* _The task_: Lines from the line with "neck: (328, 258)" to the line with "left knee: (483, 330)" in the entries below, and only those, must be output exactly, with both ends included.

* _Raw data_:
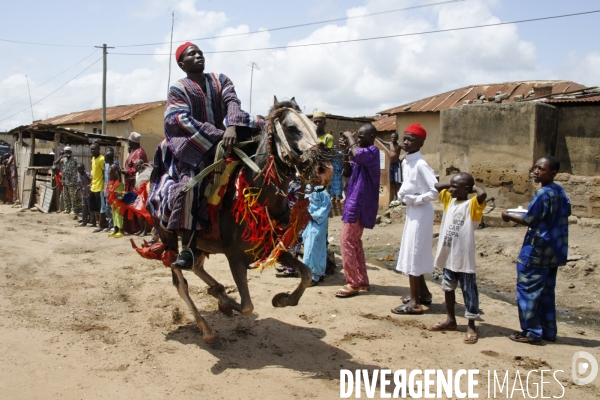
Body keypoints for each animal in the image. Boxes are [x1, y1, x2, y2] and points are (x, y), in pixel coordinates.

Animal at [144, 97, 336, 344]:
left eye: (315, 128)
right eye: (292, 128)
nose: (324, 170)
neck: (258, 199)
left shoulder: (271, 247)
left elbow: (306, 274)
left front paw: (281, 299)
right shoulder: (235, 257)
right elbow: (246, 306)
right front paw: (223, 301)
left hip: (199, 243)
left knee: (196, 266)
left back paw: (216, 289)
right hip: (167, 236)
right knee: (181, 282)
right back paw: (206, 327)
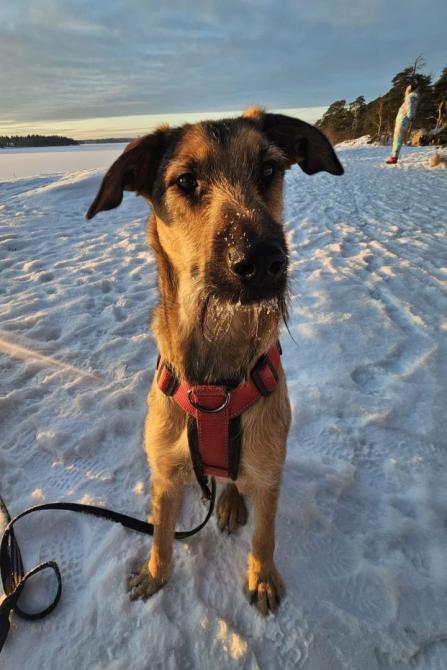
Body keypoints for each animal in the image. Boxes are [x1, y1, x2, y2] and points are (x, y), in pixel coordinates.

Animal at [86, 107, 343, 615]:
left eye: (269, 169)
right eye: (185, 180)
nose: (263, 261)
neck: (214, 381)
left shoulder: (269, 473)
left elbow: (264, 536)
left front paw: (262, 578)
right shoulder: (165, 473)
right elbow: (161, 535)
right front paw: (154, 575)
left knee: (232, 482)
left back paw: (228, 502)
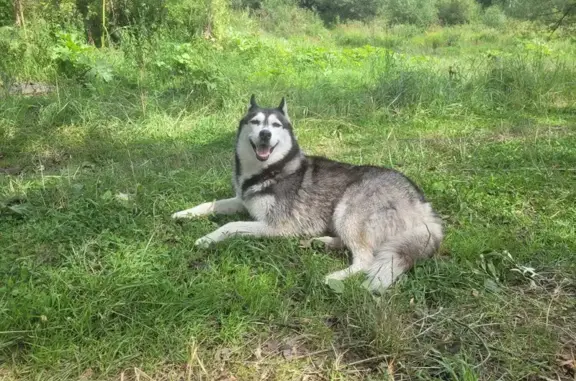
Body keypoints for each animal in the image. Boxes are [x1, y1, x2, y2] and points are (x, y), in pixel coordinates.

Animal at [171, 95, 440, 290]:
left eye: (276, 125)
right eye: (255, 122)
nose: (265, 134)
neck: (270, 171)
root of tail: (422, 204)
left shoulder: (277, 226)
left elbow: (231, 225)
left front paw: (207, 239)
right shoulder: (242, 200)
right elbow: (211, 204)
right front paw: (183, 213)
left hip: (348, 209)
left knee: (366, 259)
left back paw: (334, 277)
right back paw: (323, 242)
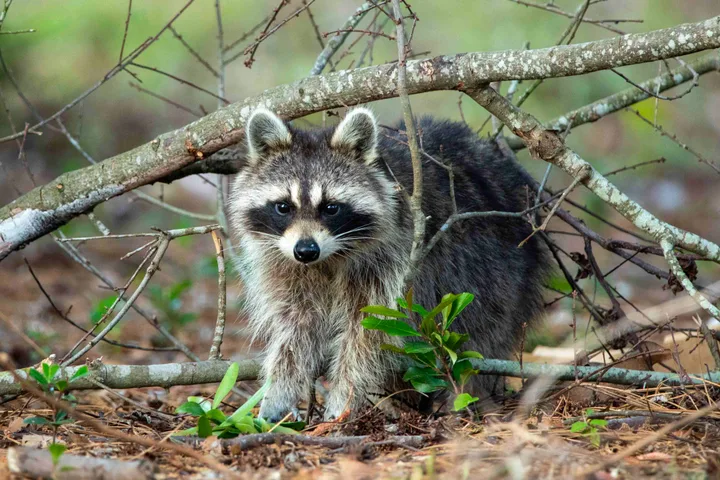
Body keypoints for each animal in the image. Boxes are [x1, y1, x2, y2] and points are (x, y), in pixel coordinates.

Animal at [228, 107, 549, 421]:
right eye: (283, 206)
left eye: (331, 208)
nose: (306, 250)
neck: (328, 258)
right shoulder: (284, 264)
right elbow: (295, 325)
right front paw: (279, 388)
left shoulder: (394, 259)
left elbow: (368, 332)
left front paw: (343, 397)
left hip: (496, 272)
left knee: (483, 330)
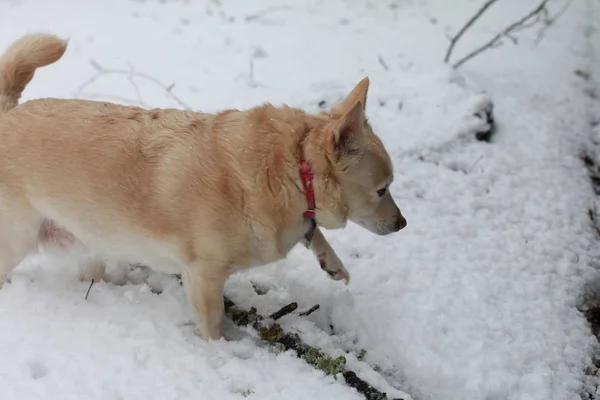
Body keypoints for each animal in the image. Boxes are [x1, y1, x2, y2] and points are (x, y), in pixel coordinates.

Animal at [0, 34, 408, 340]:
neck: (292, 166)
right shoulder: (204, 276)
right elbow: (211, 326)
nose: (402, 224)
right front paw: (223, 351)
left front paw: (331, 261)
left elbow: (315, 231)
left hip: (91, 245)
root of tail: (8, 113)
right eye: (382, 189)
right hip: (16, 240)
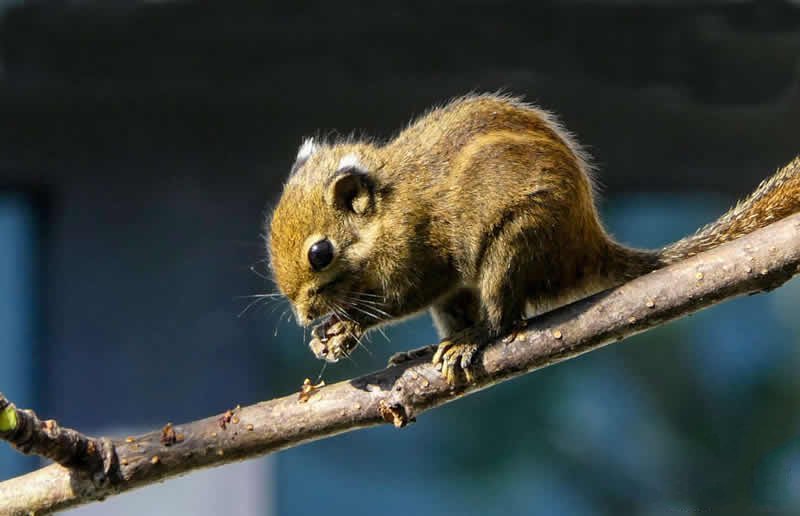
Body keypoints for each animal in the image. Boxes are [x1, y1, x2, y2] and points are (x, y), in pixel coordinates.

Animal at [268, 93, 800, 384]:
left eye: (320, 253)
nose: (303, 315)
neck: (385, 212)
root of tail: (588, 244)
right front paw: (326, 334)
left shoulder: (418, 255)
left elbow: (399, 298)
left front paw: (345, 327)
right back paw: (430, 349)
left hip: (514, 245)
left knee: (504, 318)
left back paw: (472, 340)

---

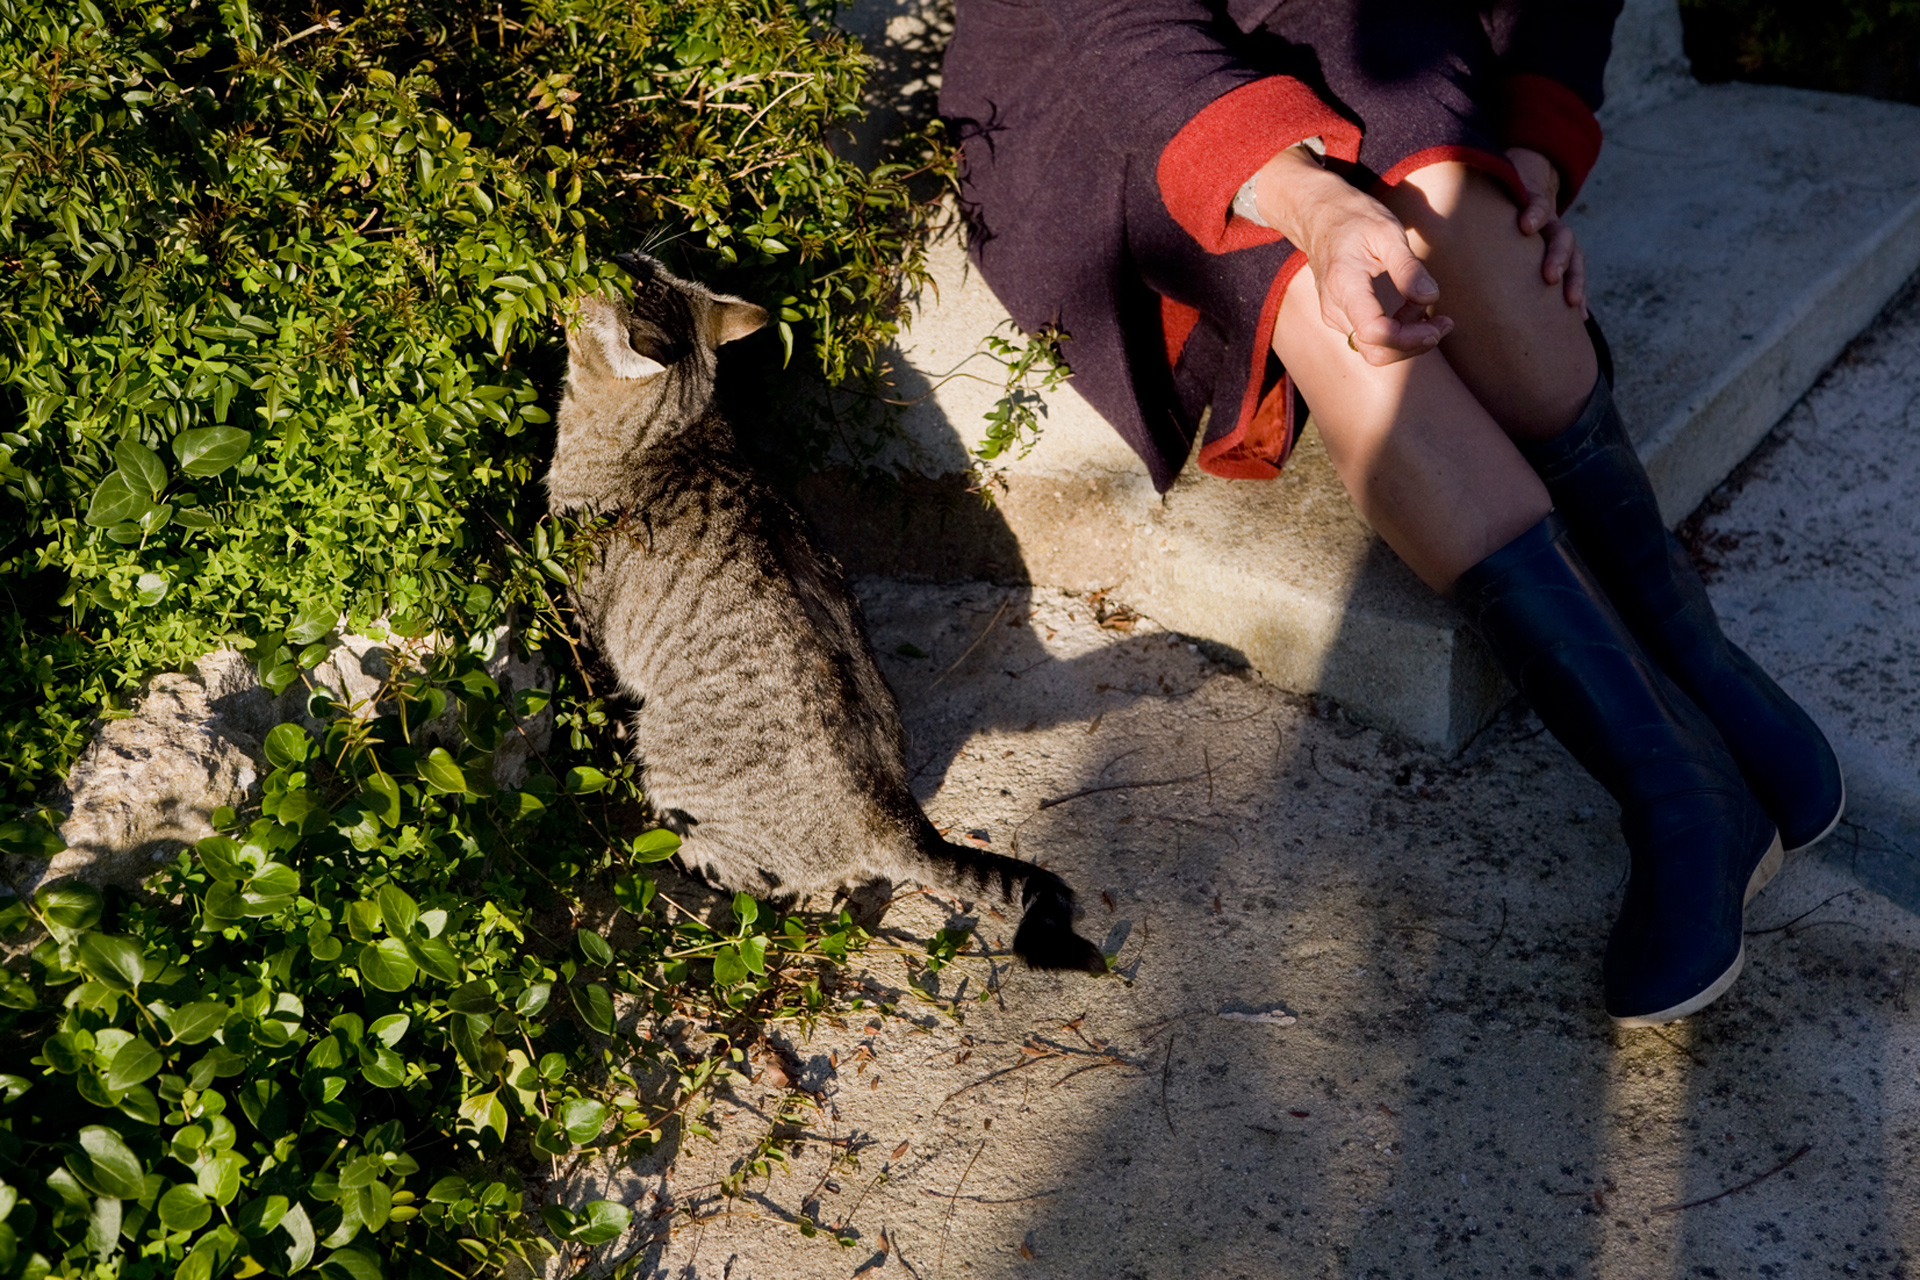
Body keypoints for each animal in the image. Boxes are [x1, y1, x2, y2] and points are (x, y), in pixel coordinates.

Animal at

* * *

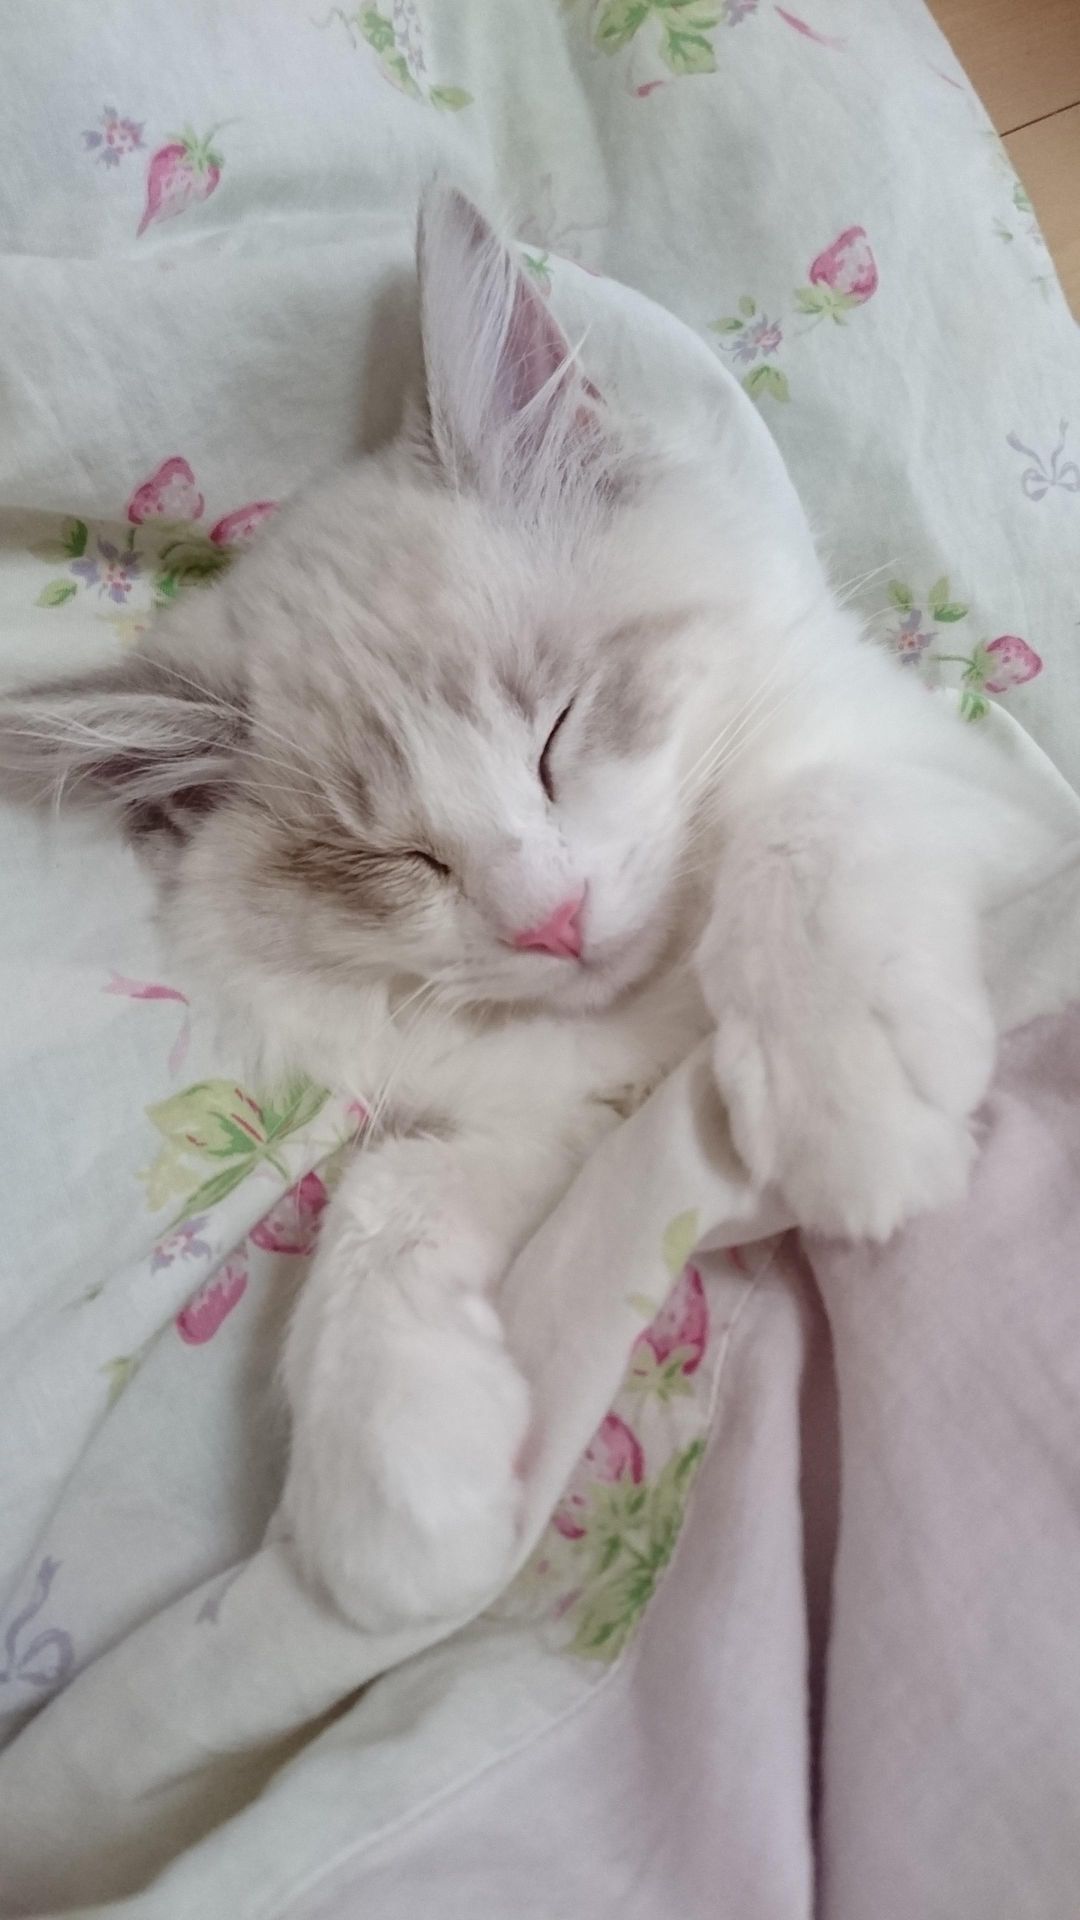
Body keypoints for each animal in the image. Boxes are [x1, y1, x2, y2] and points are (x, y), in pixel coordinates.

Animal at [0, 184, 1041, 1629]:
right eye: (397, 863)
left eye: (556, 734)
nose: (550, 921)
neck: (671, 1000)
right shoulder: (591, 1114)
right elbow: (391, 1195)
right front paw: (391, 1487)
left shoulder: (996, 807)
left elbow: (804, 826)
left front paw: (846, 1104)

* _Task result_:
neck: (328, 258)
right shoulder: (284, 264)
right elbow: (295, 325)
right front paw: (279, 388)
left shoulder: (394, 259)
left elbow: (368, 332)
left front paw: (343, 397)
left hip: (496, 272)
left knee: (483, 330)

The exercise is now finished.